• PROBLEM TO SOLVE: Exactly as they appear below, repeat the lines from the one with "middle tip: (110, 288)" through the one with "pinky tip: (286, 226)", and no others.

Start of SOURCE MATERIAL

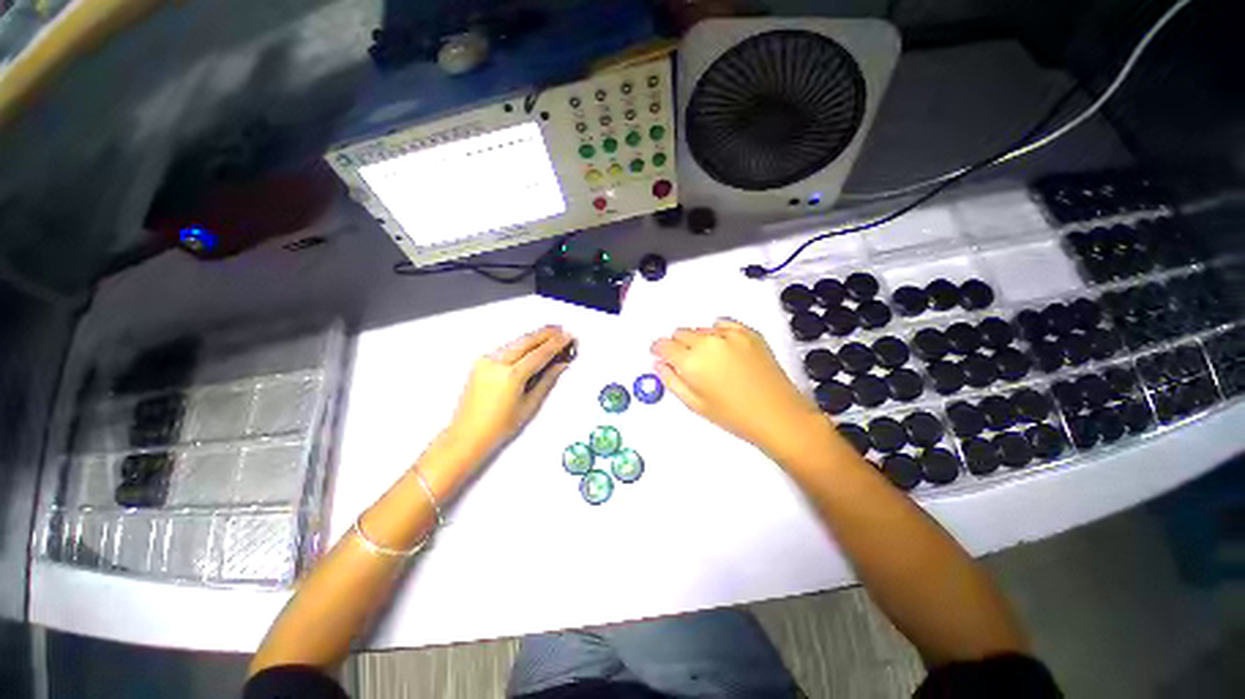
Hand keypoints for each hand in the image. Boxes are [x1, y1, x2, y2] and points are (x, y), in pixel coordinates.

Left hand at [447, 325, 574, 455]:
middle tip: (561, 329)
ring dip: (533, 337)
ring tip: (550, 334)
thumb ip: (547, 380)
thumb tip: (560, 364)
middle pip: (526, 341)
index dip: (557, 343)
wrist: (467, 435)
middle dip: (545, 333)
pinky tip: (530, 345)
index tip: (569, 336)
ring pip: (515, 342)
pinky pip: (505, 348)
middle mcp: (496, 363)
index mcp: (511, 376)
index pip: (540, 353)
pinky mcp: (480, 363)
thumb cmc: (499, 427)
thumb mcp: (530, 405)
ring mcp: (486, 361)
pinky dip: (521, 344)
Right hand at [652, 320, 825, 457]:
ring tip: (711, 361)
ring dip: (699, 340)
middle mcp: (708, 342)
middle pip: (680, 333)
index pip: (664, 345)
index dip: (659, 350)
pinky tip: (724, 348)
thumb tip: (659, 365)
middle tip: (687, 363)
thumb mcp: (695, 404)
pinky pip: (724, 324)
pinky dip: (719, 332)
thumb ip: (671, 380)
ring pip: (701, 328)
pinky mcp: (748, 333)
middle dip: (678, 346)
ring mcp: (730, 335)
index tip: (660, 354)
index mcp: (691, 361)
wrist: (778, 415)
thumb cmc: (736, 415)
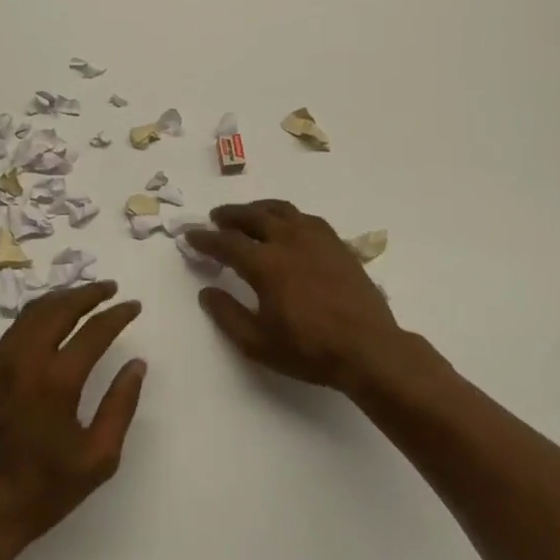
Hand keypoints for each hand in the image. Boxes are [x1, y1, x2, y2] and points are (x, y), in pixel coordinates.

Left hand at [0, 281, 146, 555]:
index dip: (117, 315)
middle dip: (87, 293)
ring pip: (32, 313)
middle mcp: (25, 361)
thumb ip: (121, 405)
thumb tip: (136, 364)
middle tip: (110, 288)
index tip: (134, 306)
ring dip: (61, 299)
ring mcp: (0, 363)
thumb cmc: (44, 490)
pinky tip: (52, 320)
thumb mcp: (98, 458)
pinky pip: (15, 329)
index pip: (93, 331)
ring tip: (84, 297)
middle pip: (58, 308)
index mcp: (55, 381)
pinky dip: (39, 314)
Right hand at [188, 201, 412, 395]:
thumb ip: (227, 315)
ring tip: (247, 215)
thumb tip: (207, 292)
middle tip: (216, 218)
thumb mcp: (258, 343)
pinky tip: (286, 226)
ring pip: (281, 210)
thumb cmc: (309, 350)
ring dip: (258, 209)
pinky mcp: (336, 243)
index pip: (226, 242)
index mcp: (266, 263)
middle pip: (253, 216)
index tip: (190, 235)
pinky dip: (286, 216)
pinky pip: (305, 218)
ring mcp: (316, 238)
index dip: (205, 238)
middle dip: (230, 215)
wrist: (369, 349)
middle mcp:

End of SOURCE MATERIAL

• ANSWER TO THIS TASK:
middle tip: (110, 288)
index tip: (134, 306)
ring dip: (61, 299)
ring mcp: (0, 363)
thumb cmc: (44, 490)
pinky tip: (52, 320)
thumb mcp: (98, 458)
pinky pip: (15, 329)
index pip: (93, 331)
ring tip: (84, 297)
middle pip: (58, 308)
index mcp: (55, 381)
pinky dip: (39, 314)
Right hand at [188, 201, 412, 395]:
thumb ip: (227, 315)
ring tip: (247, 215)
thumb tip: (207, 292)
middle tip: (216, 218)
thumb mcp: (258, 343)
pinky tip: (286, 226)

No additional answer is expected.